Material for this exercise ▸
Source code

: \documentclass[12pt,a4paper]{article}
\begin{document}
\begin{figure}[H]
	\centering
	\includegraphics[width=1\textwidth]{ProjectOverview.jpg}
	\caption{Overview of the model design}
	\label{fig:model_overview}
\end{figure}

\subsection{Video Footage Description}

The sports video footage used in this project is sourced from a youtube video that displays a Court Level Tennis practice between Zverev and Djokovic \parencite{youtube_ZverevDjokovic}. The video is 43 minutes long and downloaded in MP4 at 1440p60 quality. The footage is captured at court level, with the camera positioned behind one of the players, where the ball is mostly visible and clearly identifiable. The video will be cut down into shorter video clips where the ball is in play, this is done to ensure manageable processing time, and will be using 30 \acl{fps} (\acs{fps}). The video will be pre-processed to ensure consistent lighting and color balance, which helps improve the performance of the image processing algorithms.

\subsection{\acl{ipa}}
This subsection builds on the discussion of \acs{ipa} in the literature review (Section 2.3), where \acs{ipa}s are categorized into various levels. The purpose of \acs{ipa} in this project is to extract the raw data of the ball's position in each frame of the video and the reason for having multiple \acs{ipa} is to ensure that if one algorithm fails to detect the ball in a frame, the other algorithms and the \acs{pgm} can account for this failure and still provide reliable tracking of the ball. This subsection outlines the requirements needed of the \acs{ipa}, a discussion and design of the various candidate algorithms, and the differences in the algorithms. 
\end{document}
* * *
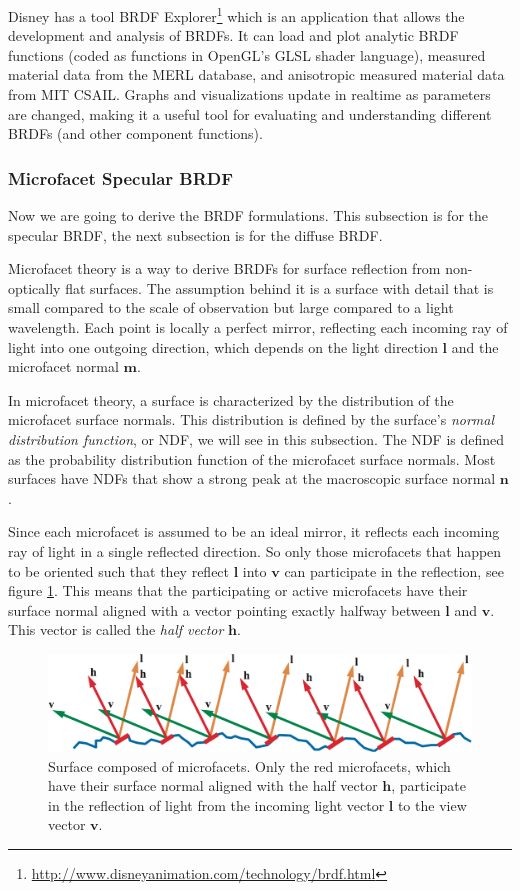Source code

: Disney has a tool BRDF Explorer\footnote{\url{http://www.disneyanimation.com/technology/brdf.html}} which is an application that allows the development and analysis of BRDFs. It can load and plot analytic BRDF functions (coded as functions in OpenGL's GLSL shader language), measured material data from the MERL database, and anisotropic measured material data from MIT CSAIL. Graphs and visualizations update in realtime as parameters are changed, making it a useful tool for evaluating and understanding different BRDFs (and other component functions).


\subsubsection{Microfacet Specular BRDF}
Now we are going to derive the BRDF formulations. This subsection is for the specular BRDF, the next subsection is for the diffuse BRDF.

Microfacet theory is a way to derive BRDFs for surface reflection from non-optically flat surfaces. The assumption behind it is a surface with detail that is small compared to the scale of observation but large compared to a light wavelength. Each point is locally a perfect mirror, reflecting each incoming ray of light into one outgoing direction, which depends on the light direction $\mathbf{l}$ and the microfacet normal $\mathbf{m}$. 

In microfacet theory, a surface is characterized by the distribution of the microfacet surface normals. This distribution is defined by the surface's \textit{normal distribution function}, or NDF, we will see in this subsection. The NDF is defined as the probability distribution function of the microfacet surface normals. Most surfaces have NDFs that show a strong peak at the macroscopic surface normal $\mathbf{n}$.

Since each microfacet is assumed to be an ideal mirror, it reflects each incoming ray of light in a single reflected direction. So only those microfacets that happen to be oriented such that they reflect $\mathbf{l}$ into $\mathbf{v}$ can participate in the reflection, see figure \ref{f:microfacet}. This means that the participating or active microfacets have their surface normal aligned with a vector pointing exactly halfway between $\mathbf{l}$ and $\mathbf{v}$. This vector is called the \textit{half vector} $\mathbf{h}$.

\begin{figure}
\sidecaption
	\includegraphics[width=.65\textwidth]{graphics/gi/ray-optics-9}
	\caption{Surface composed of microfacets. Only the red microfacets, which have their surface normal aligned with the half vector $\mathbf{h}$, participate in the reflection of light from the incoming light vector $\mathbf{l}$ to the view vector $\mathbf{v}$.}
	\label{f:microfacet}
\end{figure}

Your assignment ▸
Each line above where the word "label" occurs should be copied out.

Exercise response ▸
	\label{fig:model_overview}
	\label{f:microfacet}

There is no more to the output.